Introduction of interstitial oxygen atoms in the layered perovskite LaSrIn1 − xBxO4 + δ system (B=Zr, Ti)

• K2NiF4-type perovskite oxides LaSrIn1 − xBxO4 + δ (B = Zr, Ti)
• NPD analysis was used in order to identify its capability of incorporating interstitial oxygen atoms.
• Interstitial oxygen atoms were identified by difference Fourier maps.

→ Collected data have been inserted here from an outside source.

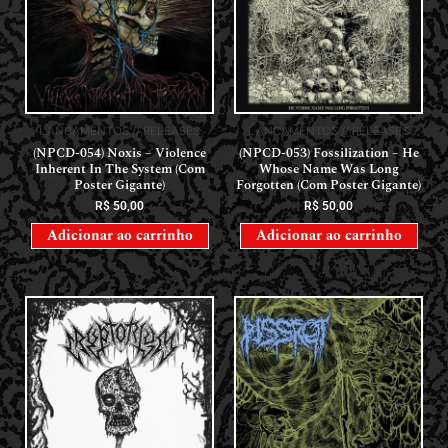
LANÇAMENTOS // RELEASES
LANÇAMENTOS // RELEASES
(NPCD-054) Noxis – Violence
(NPCD-053) Fossilization – He
Inherent In The System (Com
Whose Name Was Long
Poster Gigante)
Forgotten (Com Poster Gigante)
R$
50,00
R$
50,00
Adicionar ao carrinho
Adicionar ao carrinho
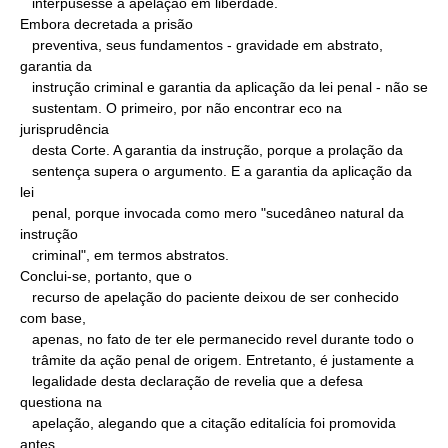
   interpusesse a apelação em liberdade.

Embora decretada a prisão

   preventiva, seus fundamentos - gravidade em abstrato, 
garantia da

   instrução criminal e garantia da aplicação da lei penal - não se

   sustentam. O primeiro, por não encontrar eco na 
jurisprudência

   desta Corte. A garantia da instrução, porque a prolação da

   sentença supera o argumento. E a garantia da aplicação da 
lei

   penal, porque invocada como mero "sucedâneo natural da 
instrução

   criminal", em termos abstratos.

Conclui-se, portanto, que o

   recurso de apelação do paciente deixou de ser conhecido 
com base,

   apenas, no fato de ter ele permanecido revel durante todo o

   trâmite da ação penal de origem. Entretanto, é justamente a

   legalidade desta declaração de revelia que a defesa 
questiona na

   apelação, alegando que a citação editalícia foi promovida 
antes
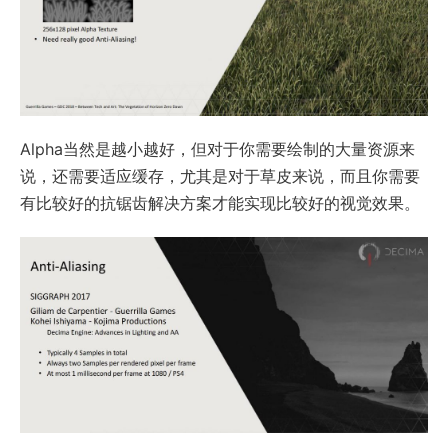
Alpha当然是越小越好，但对于你需要绘制的大量资源来
说，还需要适应缓存，尤其是对于草皮来说，而且你需要
有比较好的抗锯齿解决方案才能实现比较好的视觉效果。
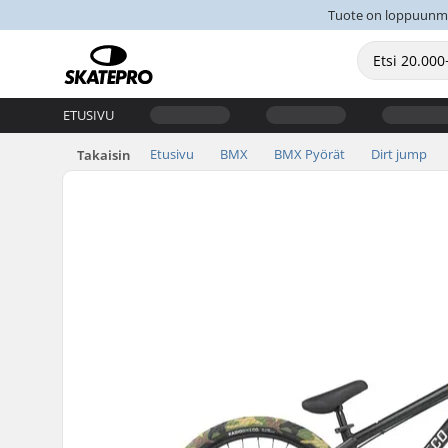
Tuote on loppuunmyyt
ETUSIVU
Etusivu
BMX
BMX Pyörät
Dirt jump
Takaisin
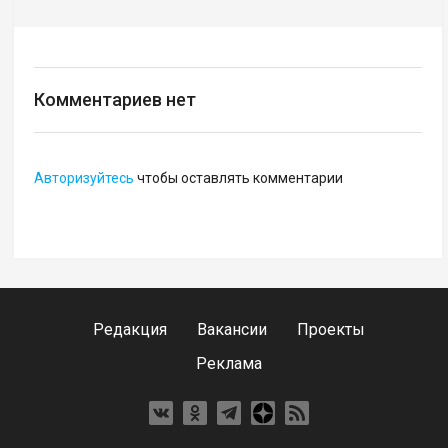
Комментариев нет
Авторизуйтесь
чтобы оставлять комментарии
Редакция
Вакансии
Проекты
Реклама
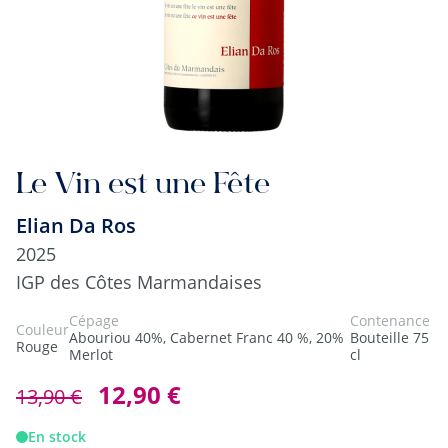
Le Vin est une Fête
Elian Da Ros
2025
IGP des Côtes Marmandaises
Cépage
Contenance
Couleur
Abouriou 40%, Cabernet Franc 40 %, 20%
Bouteille 75
Rouge
Merlot
cl
12,90 €
13,90 €
En stock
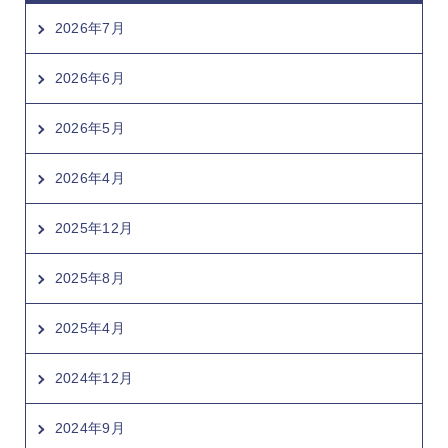
2026年7月
2026年6月
2026年5月
2026年4月
2025年12月
2025年8月
2025年4月
2024年12月
2024年9月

• The conductivity of these oxides was determined by ac impedance spectroscopy
• These layered perovskites were evaluated as potential ion conductors

K2NiF4-type perovskite oxides LaSrIn1 − xBxO4 + δ (B = Zr, Ti) were synthesized and characterized in order to identify its capability of incorporating interstitial oxygen atoms (δ) and their effect on the crystal structure and oxide-ion conduction. The synthesis has been performed by a citrate-nitrate soft-chemistry technique followed by annealings in air at moderate temperatures (1000 °C). The samples have been characterized at room temperature from x-ray diffraction (XRD) and the structure has been analyzed from neutron powder diffraction (NPD) data in the Pbca space group. Interstitial oxygen atoms were identified by difference Fourier maps in the NaCl layer of the K2NiF4 structure; subsequent Rietveld refinements yield excess oxygen values, δ = 0.048(4) and 0.079(5) for B = Zr with x = 0.1 and 0.2, respectively, and δ = 0.049(5) for B = Ti, x = 0.1. The performance of each oxide as a potential oxide ion conductor was evaluated by ac impedance spectroscopy using Pt as electrodes and compared with the parent compound LaSrInO4. The lowest activation energy and better ion conductivity were observed for LaSrIn0.8Zr0.2O4 + 0.08, which is consistent with the highest amount of interstitial oxygen found from NPD data.